◆ Parts of the exercise
a. Reproduce the stretch of the waste passage from "Waste is also" through "residues has increased.".
b. Translate this sentence from the waste passage into Spanish: "Improper management and illegal dumping of waste, particularly hazardous and toxic waste, pose increasing threats to the environment and human health."

◆ Page excerpt

Major constraints to safe management are imposed by significant changes in the quality of waste. Increasing amounts of discarded products contain substances now recognised to be toxic or highly toxic. Improper management and illegal dumping of waste, particularly hazardous and toxic waste, pose increasing threats to the environment and human health. Transfrontier movements of such waste from countries with strict regulations towards less-regulated countries increase the potential environmental risk of waste disposal in countries with insufficient control. There are increasing attempts to bring these problems under control by introducing national and international legislation.

Waste issues in Europe become apparent when the environmental impacts of waste management practices are examined:

However, it is the production of waste in the first place which causes major environmental impacts. Waste production implies the use of material and energy and the depletion of the Earth's renewable and non-renewable resources (see Chapter 13). Waste issues and their solutions are inevitably linked to production and consumption throughout all stages of the life-cycle of materials and the use of energy (see Chapter 12).

Waste is also regarded as a 'second generation' pollution problem to which other problems are eventually reduced. Since the 1970s, European countries have achieved important progress in reducing emissions into air and water from production processes by imposing strict emissions standards on conventional pollutants. However, as a result of their single-media mandate, environmental regulations have addressed air and water pollution problems separately. The result has been to move pollution problems to the least regulated environmental medium and the least controlled form of pollution. The implementation of emission control technologies has often resulted in increased amounts of solid waste from production processes. In addition, the concentration of hazardous substances in solid residues has increased.

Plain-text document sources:
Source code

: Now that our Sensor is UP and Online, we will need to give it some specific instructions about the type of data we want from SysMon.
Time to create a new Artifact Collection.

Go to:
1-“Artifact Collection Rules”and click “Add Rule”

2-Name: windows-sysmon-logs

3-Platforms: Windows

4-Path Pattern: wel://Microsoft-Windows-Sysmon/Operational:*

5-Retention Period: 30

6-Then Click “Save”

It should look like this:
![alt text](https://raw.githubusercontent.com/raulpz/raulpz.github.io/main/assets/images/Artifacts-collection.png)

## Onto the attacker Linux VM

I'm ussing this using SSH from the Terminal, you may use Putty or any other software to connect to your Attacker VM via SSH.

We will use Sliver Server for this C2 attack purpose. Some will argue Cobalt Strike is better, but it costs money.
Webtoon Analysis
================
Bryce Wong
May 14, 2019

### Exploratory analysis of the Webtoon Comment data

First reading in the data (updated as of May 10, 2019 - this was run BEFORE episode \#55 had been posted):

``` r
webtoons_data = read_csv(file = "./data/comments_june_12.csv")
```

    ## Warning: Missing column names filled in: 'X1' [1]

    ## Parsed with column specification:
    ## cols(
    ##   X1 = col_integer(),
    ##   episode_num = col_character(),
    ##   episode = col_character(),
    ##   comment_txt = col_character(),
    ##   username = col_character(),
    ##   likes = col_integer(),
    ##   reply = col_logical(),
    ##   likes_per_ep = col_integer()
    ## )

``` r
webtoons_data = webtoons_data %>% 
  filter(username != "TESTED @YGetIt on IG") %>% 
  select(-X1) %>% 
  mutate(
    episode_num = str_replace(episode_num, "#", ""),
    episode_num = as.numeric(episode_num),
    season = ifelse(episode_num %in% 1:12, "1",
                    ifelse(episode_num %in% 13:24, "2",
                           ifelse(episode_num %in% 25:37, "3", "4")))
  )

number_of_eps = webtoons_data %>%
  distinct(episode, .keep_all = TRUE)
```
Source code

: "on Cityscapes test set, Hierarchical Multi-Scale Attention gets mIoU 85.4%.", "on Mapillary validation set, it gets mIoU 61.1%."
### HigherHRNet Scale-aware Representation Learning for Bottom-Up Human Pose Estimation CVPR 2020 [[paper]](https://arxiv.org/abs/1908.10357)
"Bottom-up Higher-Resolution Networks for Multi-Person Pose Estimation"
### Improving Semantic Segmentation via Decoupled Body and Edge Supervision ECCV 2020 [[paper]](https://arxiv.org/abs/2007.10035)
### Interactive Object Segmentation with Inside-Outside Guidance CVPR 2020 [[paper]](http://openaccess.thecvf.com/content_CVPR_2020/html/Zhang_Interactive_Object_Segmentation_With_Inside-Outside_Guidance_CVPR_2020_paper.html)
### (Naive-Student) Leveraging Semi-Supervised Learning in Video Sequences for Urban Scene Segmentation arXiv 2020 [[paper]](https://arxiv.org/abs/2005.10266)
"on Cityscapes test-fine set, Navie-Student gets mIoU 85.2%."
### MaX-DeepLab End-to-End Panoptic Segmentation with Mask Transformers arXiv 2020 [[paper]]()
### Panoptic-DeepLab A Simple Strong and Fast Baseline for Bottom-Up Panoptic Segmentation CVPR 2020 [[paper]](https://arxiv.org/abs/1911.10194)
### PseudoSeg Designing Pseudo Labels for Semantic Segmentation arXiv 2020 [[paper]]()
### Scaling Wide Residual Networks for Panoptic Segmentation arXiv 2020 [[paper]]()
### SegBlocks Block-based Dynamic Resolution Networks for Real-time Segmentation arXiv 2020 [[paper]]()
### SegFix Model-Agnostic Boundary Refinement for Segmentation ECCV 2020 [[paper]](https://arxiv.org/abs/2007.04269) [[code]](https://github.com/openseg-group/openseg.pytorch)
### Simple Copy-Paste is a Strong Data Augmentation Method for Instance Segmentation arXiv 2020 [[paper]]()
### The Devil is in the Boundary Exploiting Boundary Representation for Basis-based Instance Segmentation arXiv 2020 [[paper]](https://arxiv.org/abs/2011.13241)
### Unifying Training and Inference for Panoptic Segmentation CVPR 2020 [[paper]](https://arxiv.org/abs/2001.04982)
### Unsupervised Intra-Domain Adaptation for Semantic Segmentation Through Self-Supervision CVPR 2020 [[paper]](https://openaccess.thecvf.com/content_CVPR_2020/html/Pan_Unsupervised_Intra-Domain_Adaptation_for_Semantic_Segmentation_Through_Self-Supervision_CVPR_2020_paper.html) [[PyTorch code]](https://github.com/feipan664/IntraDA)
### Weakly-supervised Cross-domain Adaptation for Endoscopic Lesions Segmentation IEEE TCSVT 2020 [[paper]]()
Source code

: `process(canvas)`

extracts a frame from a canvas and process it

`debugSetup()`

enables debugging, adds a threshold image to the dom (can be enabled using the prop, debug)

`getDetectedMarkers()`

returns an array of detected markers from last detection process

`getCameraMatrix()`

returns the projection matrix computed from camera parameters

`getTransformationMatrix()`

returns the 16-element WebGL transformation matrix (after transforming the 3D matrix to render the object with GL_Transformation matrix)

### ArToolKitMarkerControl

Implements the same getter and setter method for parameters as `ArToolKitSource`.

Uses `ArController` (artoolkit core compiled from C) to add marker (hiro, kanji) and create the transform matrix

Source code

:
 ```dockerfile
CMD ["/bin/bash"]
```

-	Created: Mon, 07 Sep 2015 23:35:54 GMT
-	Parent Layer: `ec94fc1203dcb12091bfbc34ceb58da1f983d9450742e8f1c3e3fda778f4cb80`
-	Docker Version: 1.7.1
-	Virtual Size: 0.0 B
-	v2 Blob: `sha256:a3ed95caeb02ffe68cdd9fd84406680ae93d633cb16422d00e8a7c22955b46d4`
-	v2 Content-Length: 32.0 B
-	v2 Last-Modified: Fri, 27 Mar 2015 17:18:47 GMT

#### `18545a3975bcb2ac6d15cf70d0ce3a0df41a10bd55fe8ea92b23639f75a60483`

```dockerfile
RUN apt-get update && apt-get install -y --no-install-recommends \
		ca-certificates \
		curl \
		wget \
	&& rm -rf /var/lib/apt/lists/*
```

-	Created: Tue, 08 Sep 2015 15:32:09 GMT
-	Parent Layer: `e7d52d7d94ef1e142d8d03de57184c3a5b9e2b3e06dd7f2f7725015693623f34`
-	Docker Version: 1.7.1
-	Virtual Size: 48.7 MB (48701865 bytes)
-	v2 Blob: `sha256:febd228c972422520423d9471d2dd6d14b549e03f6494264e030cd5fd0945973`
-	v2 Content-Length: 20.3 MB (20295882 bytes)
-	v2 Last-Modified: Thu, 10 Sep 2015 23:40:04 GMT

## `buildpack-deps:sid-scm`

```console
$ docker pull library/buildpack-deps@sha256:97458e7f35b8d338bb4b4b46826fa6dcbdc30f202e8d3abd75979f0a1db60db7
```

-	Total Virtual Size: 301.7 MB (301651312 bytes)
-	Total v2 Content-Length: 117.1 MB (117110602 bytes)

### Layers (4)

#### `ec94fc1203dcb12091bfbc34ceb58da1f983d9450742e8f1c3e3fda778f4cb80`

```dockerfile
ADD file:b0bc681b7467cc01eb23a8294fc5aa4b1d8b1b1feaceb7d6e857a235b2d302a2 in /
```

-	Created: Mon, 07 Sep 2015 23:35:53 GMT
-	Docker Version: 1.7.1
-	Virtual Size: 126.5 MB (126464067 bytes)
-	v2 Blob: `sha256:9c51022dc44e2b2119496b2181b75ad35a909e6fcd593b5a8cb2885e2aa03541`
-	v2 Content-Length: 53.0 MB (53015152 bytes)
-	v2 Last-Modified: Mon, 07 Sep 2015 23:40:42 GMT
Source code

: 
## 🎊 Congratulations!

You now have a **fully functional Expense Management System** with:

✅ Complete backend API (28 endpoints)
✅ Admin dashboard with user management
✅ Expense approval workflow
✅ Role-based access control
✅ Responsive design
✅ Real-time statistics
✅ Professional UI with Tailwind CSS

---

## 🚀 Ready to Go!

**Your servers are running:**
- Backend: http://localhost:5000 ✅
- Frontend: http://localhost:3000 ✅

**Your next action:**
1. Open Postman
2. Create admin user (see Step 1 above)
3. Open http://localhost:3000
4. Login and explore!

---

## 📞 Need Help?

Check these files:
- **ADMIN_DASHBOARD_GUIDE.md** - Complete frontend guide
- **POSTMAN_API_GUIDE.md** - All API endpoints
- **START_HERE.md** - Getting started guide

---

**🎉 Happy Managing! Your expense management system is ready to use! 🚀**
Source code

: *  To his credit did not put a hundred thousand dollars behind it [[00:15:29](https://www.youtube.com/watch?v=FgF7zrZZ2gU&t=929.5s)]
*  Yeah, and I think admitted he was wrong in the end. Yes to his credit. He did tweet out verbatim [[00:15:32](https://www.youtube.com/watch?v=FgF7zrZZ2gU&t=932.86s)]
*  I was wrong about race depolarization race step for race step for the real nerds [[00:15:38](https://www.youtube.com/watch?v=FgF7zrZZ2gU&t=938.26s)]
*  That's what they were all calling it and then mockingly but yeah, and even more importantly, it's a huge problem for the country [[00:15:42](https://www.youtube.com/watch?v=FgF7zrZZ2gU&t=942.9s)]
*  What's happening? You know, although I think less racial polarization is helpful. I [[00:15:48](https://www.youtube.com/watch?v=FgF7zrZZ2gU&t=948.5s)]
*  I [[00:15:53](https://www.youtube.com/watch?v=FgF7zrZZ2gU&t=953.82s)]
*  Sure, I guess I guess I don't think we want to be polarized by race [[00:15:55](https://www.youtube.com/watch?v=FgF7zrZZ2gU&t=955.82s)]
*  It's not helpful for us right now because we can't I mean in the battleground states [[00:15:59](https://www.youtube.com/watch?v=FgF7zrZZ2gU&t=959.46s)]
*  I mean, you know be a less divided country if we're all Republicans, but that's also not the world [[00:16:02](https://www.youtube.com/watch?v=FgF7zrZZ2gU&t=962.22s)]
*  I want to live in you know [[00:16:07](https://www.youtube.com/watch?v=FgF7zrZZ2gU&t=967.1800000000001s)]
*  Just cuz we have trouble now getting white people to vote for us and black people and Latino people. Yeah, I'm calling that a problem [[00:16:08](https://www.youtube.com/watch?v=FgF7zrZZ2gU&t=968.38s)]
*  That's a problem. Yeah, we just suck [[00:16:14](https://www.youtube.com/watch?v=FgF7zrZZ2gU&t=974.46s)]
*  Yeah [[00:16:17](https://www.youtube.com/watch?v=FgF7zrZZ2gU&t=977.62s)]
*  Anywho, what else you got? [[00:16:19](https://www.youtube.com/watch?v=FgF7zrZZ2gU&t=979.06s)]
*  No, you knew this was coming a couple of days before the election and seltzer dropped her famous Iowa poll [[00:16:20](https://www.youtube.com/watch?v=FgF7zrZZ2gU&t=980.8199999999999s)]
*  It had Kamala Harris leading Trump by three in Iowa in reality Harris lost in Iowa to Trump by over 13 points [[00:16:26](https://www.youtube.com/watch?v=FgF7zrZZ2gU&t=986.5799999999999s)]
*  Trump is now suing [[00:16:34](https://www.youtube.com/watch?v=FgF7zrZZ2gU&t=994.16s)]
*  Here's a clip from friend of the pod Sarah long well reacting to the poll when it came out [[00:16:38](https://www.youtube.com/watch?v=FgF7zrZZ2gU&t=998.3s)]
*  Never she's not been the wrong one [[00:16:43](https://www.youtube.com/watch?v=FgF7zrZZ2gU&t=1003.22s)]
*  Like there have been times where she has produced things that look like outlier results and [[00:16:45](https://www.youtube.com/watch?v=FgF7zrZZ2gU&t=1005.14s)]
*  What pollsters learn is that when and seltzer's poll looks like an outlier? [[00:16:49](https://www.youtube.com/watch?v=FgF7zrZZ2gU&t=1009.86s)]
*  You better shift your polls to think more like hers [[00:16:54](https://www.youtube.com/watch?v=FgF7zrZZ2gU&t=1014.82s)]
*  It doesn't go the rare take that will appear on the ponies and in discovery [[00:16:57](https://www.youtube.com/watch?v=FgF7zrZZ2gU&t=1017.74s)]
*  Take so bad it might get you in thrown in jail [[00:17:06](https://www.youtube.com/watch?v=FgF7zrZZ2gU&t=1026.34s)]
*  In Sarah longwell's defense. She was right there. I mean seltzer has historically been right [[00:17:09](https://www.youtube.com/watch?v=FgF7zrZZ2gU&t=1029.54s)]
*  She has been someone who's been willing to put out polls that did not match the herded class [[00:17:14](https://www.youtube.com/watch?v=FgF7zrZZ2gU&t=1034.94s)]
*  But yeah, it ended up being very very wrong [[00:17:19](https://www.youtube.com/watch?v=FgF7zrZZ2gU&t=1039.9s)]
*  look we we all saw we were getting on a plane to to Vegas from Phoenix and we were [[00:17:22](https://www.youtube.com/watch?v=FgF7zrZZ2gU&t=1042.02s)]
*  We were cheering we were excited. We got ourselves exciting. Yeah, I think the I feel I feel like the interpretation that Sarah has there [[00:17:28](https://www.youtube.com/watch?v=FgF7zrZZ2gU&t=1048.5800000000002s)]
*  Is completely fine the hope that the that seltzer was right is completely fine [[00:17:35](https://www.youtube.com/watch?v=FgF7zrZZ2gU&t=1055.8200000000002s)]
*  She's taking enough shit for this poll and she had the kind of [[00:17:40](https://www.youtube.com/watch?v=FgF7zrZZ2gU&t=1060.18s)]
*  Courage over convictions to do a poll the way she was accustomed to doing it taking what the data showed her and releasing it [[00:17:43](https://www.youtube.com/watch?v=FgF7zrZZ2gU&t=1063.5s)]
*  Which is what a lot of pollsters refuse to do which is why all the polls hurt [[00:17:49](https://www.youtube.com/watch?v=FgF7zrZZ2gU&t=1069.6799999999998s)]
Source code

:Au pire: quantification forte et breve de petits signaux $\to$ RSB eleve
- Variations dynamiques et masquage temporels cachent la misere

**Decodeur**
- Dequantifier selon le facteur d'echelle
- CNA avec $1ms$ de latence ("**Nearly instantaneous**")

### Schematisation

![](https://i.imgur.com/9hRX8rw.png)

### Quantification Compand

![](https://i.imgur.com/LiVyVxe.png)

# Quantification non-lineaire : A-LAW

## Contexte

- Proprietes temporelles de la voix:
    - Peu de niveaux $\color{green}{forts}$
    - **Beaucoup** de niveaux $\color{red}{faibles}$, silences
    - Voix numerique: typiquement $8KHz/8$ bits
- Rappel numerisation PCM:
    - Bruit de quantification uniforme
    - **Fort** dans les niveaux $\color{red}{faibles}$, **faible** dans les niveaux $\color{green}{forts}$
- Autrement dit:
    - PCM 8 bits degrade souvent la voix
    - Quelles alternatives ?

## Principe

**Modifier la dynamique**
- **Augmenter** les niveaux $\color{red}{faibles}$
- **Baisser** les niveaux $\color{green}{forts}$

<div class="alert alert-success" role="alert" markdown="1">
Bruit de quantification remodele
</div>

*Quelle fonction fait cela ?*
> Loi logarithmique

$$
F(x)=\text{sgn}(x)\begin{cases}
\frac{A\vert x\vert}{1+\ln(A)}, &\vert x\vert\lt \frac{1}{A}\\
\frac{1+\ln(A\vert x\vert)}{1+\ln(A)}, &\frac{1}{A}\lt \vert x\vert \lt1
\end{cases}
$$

◆ Solutions to each task
a.
Waste is also regarded as a 'second generation' pollution problem to which other problems are eventually reduced. Since the 1970s, European countries have achieved important progress in reducing emissions into air and water from production processes by imposing strict emissions standards on conventional pollutants. However, as a result of their single-media mandate, environmental regulations have addressed air and water pollution problems separately. The result has been to move pollution problems to the least regulated environmental medium and the least controlled form of pollution. The implementation of emission control technologies has often resulted in increased amounts of solid waste from production processes. In addition, the concentration of hazardous substances in solid residues has increased.

b. La gestión inadecuada y el vertido ilegal de residuos, en particular de residuos peligrosos y tóxicos, plantean amenazas cada vez mayores para el medio ambiente y la salud humana.